Now that Goldstone has told the world we are not an apartheid state, and has disclaimed many of his own key findings against Israel in the 2008-2009 Gaza conflict, one could expect some respite from those who continue to question Israel’s legitimacy. This will not happen. Those determined to blacken Israel’s name are impervious to logic, facts or fairness. Israel, however, does not have to supply them with ammunition.
Silence, when accused, is often assumed to be a sign of guilt. Not accepting an international committee’s terms of reference, seems like an evasion, an excuse.
Israel needs to be neither silent nor evasive; it does need excuses. It needs answers to legitimate questions that arise from the reality of asymmetric warfare against a ruthless enemy who has turned Gaza’s towns and cities into battlefields, its hospitals into military headquarters, and the homes of innocent civilians into secret caches for highly explosive weapons.

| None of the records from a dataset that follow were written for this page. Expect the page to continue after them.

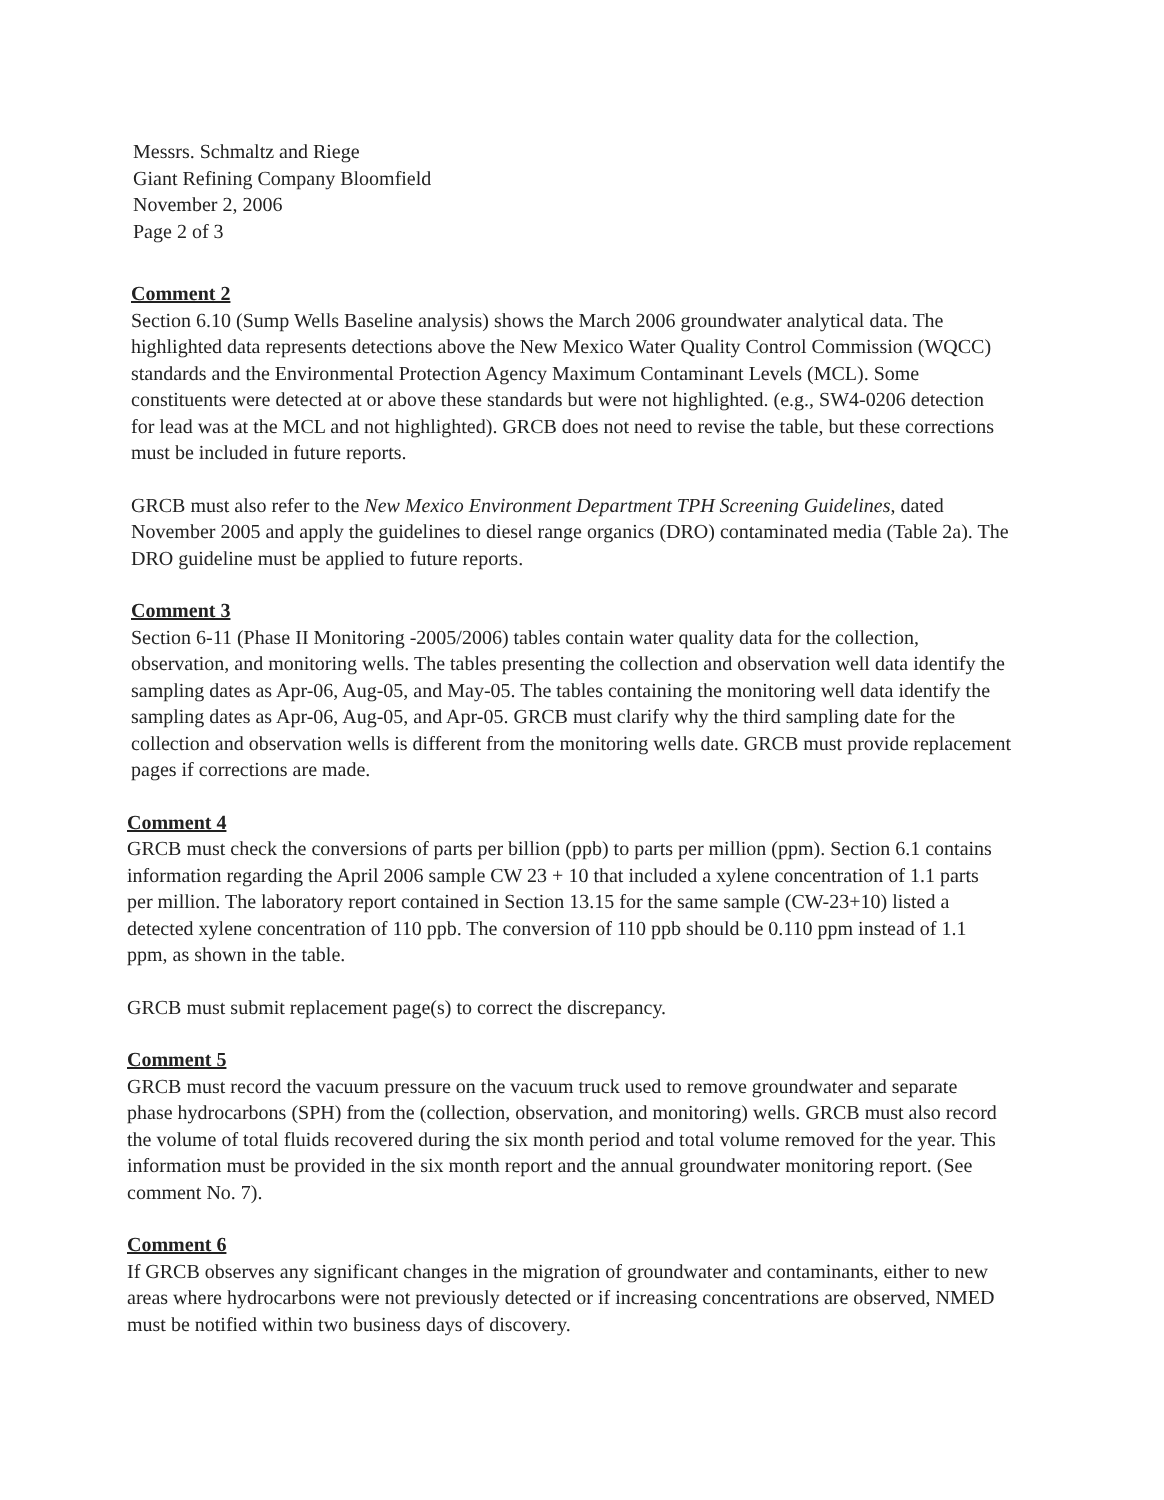Messrs. Schmaltz and Riege
Giant Refining Company Bloomfield
November 2, 2006
Page 2 of 3
Comment 2
Section 6.10 (Sump Wells Baseline analysis) shows the March 2006 groundwater analytical data. The highlighted data represents detections above the New Mexico Water Quality Control Commission (WQCC) standards and the Environmental Protection Agency Maximum Contaminant Levels (MCL). Some constituents were detected at or above these standards but were not highlighted. (e.g., SW4-0206 detection for lead was at the MCL and not highlighted). GRCB does not need to revise the table, but these corrections must be included in future reports.
GRCB must also refer to the New Mexico Environment Department TPH Screening Guidelines, dated November 2005 and apply the guidelines to diesel range organics (DRO) contaminated media (Table 2a). The DRO guideline must be applied to future reports.
Comment 3
Section 6-11 (Phase II Monitoring -2005/2006) tables contain water quality data for the collection, observation, and monitoring wells. The tables presenting the collection and observation well data identify the sampling dates as Apr-06, Aug-05, and May-05. The tables containing the monitoring well data identify the sampling dates as Apr-06, Aug-05, and Apr-05. GRCB must clarify why the third sampling date for the collection and observation wells is different from the monitoring wells date. GRCB must provide replacement pages if corrections are made.
Comment 4
GRCB must check the conversions of parts per billion (ppb) to parts per million (ppm). Section 6.1 contains information regarding the April 2006 sample CW 23 + 10 that included a xylene concentration of 1.1 parts per million. The laboratory report contained in Section 13.15 for the same sample (CW-23+10) listed a detected xylene concentration of 110 ppb. The conversion of 110 ppb should be 0.110 ppm instead of 1.1 ppm, as shown in the table.
GRCB must submit replacement page(s) to correct the discrepancy.
Comment 5
GRCB must record the vacuum pressure on the vacuum truck used to remove groundwater and separate phase hydrocarbons (SPH) from the (collection, observation, and monitoring) wells. GRCB must also record the volume of total fluids recovered during the six month period and total volume removed for the year. This information must be provided in the six month report and the annual groundwater monitoring report. (See comment No. 7).
Comment 6
If GRCB observes any significant changes in the migration of groundwater and contaminants, either to new areas where hydrocarbons were not previously detected or if increasing concentrations are observed, NMED must be notified within two business days of discovery.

Israel has the intelligence and information on all this, and next time it goes to war it would do well to pre-sanitize whatever intelligence it can to help explain to the world the reasons for its actions in real time, and not wait for months and months for Richard Goldstone to find his conscience. Given the evidence the world will understand. It is time for Israel to stop being its own worst enemy in this regard.
There are those who have received Goldstone’s observation that this is not an apartheid state with glee, as if Israel was being vindicated of some real and meaningful charge against it. That Goldstone even had to write such an article is questionable.
Ostensibly he was responding to some obscure gathering in Cape Town that met to perpetuate this calumny, but in fact gave the minor event more publicity than the organizers could possibly have dreamed of.
Calling Israel an apartheid state is ludicrous, as any half-educated person knows.
Being charged with war crimes by an official commission of the UN, however, is something else. Israel can do nothing to convince those with closed minds that this is not apartheid South Africa, regardless of what Goldstone writes. Israel is master of its own destiny, however, when it comes to explaining its actions on the battlefield, and would do well to prepare for the eventuality well in advance. In this regard, at least, Goldstone’s advice is invaluable.
The writer is a senior research associate at the Institute for National Security Studies at Tel Aviv University. His most recent book, The Anatomy of Israel’s Survival, was published in September 2011.